+++ MATERIALS PROVIDED
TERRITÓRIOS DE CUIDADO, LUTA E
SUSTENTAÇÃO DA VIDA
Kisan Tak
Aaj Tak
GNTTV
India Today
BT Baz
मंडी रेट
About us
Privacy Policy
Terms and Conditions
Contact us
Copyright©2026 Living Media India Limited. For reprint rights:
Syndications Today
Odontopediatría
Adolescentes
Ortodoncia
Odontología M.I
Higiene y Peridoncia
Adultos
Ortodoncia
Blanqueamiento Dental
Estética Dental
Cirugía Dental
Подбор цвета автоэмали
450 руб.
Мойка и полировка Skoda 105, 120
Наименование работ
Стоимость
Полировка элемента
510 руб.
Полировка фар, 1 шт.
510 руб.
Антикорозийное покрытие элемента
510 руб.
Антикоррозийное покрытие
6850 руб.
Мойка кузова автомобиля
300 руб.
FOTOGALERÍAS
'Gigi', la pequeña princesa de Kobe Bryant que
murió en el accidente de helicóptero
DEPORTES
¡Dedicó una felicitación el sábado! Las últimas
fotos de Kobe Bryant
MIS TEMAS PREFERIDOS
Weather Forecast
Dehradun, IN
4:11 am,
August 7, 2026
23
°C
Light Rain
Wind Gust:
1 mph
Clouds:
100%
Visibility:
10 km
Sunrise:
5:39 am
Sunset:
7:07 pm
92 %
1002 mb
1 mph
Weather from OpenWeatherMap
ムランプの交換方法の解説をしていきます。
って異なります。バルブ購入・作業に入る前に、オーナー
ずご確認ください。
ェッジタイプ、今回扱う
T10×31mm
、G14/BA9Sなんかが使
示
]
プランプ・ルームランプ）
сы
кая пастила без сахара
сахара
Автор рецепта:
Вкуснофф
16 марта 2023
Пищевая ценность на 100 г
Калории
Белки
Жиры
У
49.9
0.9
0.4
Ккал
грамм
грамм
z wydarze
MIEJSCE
++++++
State how many lines of the listing above contain the string "Dental", treating uppercase and lowercase letters as different. Give only the number.

3